The FDA granted tissue-agnostic approval for pembrolizumab in TMB-high tumors (≥10 mut/Mb) based on KEYNOTE-158, in which patients with TMB-high tumors demonstrated higher response rates than those with lower TMB. Importantly, this approval applies to patients with previously treated disease and no satisfactory alternative options, and it does not imply uniform benefit across all tumor types.

TMB appears more informative in tumors with known mutagenic exposures, such as melanoma and smoking-associated NSCLC, but performs inconsistently in many other malignancies. Not all mutations produce effective neoantigens, and high TMB does not account for immune exclusion, T-cell exhaustion, or suppressive tumor microenvironments.

PD-L1 vs MSI vs TMB: How Do These Biomarkers Compare?

MSI-H/dMMR is the most robust and biologically grounded predictor of immunotherapy benefit, with consistent responses across tumor types and lines of therapy. PD-L1 provides a moderate, context-dependent signal that is most useful for guiding treatment intensity. TMB offers variable predictive value and is highly dependent on tumor type and assay methodology.

MSI status is stable over time, PD-L1 is dynamic, and TMB is technically stable but biologically incomplete. MSI has clear tumor-agnostic value, TMB has limited tissue-agnostic applicability, and PD-L1 remains tumor-specific.

Immunotherapy biomarkers

Common Resident Pitfalls in Immunotherapy Biomarker Interpretation

Common mistakes include assuming PD-L1 negativity excludes immunotherapy, failing to test for MSI outside colorectal cancer, over-relying on TMB, and ignoring tumor-specific guideline requirements. These errors can lead to missed treatment opportunities or inappropriate therapy selection.

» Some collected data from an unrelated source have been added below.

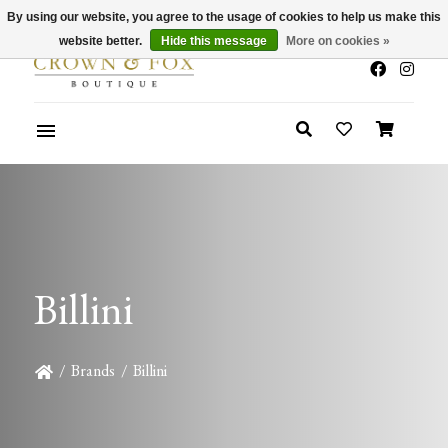
By using our website, you agree to the usage of cookies to help us make this
x
Summer Sale 30-50% Off In Store
website better.
Hide this message
More on cookies »
Billini
/
Brands
/
Billini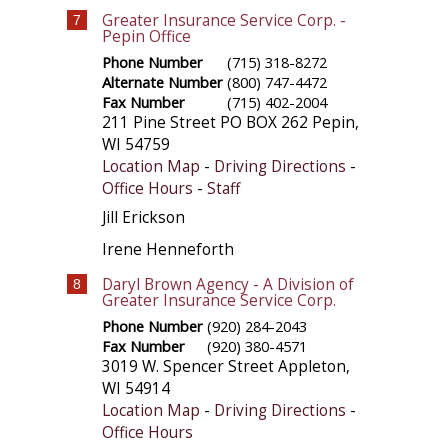
Greater Insurance Service Corp. -
7
Pepin Office
Phone Number
(715) 318-8272
Alternate Number
(800) 747-4472
Fax Number
(715) 402-2004
211 Pine Street PO BOX 262
Pepin
,
WI
54759
Location Map
-
Driving Directions
-
Office Hours
-
Staff
Jill Erickson
Irene Henneforth
Daryl Brown Agency - A Division of
8
Greater Insurance Service Corp.
Phone Number
(920) 284-2043
Fax Number
(920) 380-4571
3019 W. Spencer Street
Appleton
,
WI
54914
Location Map
-
Driving Directions
-
Office Hours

When Biomarkers Disagree: How to Think Clinically

Discordant immunotherapy biomarkers are common in daily oncology practice and often create uncertainty, particularly for trainees. Understanding the biological meaning behind each marker is essential to avoid over- or undertreatment and to make rational, patient-centered decisions.

A classic scenario is a PD-L1–negative but MSI-H tumor. In this setting, MSI-H status should take priority, as it reflects a high neoantigen load and robust immunogenicity independent of PD-L1 expression. These tumors consistently demonstrate meaningful responses to immune checkpoint inhibitors, and PD-L1 negativity should not deter immunotherapy use.

Conversely, high PD-L1 expression in microsatellite-stable tumors with low TMB may overestimate the likelihood of benefit. PD-L1 positivity alone does not guarantee immune responsiveness, particularly when the underlying mutational burden is low and antigen presentation is limited. In such cases, combination strategies or alternative systemic therapies may be more appropriate than immunotherapy monotherapy.

Another challenging situation is high TMB with poor clinical response. TMB reflects the quantity of mutations but not their immunogenic quality. Not all mutations generate effective neoantigens, and additional factors—such as immune exclusion, T-cell dysfunction, or suppressive tumor microenvironments—may limit response despite a high TMB score.

When biomarkers conflict, clinical decision-making should prioritize biological plausibility over numerical thresholds. MSI status generally carries the strongest predictive value, PD-L1 guides treatment intensity rather than eligibility, and TMB should be interpreted as a supportive, context-dependent marker. Tumor type, disease burden, line of therapy, and patient factors must be integrated into the final decision.

Key Takeaway Messages for Residents

  • PD-L1 ≠ immunotherapy eligibility.
    PD-L1 expression guides treatment strategy in selected cancers but does not determine whether immunotherapy can be given in many settings.
  • MSI-H tumors respond regardless of PD-L1 status.
    MSI-H/dMMR reflects strong underlying tumor immunogenicity and is one of the most reliable predictors of immunotherapy benefit across tumor types.
  • TMB is supportive, not definitive.
    High TMB may strengthen the rationale for immunotherapy but should never override stronger biological or guideline-based indicators.
  • Always interpret biomarkers in clinical context.
    Tumor type, disease stage, prior therapy, and patient factors are as important as any single biomarker result.